We’ve been watching a BBC/Discovery Channel co-pro series called Bible Mysteries, available on YouTube, and getting both stimulated and frustrated. I wanted to be an archaeologist when I was young, and it’s been a treat to see the variety of archaeological disciplines (an Egyptologist who specializes in sleep and dreams!). Always, though, when I see the hard work of bending down to the ground in the hot sun to chip, and scrape and brush away at dirt I realize I would never have been happy there.
Different teams work on each episode and some are more satisfying than others. I find myself perched on an edge between action and inaction.

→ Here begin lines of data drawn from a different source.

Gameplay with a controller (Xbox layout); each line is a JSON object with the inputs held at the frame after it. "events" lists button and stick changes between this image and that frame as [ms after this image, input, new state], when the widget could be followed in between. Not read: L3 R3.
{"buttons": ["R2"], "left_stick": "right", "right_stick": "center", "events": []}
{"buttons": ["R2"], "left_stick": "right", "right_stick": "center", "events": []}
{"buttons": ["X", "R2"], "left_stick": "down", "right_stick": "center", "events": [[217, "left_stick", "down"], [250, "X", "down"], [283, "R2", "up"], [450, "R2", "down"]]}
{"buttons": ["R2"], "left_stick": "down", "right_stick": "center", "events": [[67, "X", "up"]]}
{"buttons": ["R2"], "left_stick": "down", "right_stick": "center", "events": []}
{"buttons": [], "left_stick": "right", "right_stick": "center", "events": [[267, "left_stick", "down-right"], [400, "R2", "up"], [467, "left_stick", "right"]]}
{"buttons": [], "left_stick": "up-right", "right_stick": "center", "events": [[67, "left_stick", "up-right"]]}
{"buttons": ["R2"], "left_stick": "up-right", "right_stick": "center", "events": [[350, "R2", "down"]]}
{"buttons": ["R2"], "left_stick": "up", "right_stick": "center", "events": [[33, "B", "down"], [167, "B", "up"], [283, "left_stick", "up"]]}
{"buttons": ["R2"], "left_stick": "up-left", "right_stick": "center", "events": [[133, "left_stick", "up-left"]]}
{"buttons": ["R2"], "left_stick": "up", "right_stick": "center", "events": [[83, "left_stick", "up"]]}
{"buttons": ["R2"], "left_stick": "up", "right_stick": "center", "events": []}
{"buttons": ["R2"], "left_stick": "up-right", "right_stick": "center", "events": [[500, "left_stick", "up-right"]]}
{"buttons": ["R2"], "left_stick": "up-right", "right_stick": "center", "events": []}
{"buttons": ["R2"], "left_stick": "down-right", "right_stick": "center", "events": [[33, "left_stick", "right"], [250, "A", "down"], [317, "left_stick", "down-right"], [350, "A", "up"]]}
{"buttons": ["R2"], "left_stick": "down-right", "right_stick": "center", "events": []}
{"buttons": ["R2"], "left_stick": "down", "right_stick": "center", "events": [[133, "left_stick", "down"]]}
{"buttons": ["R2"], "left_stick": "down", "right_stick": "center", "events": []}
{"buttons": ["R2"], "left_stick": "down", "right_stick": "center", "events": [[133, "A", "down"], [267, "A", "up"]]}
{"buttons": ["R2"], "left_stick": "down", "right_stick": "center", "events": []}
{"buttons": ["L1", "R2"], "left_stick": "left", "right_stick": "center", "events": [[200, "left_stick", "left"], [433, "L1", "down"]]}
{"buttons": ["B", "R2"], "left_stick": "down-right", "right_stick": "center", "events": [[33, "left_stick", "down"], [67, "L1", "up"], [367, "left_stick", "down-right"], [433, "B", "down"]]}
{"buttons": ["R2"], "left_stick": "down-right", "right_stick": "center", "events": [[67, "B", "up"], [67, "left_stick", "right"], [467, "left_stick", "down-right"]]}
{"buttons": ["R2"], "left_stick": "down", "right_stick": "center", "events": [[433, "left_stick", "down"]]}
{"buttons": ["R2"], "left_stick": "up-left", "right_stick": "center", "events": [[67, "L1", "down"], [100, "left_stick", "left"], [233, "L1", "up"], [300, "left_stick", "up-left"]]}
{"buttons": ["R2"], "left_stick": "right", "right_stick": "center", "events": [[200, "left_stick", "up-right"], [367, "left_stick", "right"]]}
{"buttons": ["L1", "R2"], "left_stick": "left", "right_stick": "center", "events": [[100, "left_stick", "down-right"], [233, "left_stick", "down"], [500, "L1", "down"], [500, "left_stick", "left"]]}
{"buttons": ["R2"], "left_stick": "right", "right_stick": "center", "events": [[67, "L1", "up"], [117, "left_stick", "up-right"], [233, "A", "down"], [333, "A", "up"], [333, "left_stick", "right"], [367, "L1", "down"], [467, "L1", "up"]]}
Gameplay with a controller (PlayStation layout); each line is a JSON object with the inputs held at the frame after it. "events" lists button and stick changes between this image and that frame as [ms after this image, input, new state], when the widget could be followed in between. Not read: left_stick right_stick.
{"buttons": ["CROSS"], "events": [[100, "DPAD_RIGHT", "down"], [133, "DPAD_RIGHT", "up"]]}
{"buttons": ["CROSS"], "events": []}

I’m often interested and challenged enough to want to read the source documents myself and with the internet, it’s not hard to find, say, an English translation of the Nag Hammadi texts. But actually reading them, I find myself quickly bored, unable to spot the details or discrepancies that were so intriguing in the documentary.
I think part of that effect is lack of knowledge. I remember really studying one moment in Canadian political history in 1926 – the King-Byng affair. I plotted out events almost hour by hour and was so fascinated that every time I found out something new, it made me want to time travel to experience it myself. It was the depth of understanding, I think, that led to my mini-obsession.
Nowadays, zillions of things vie for my attention span, and I’m not as willing to devote time to passing fancies when my main interests like music, or beading, demand time.
I’ve enjoyed the skill of the producers making these events understandable and exciting enough for me to want to follow up. And I would dearly love to know more about the 7 women disciples of Jesus. Hopefully, they’ll make another documentary.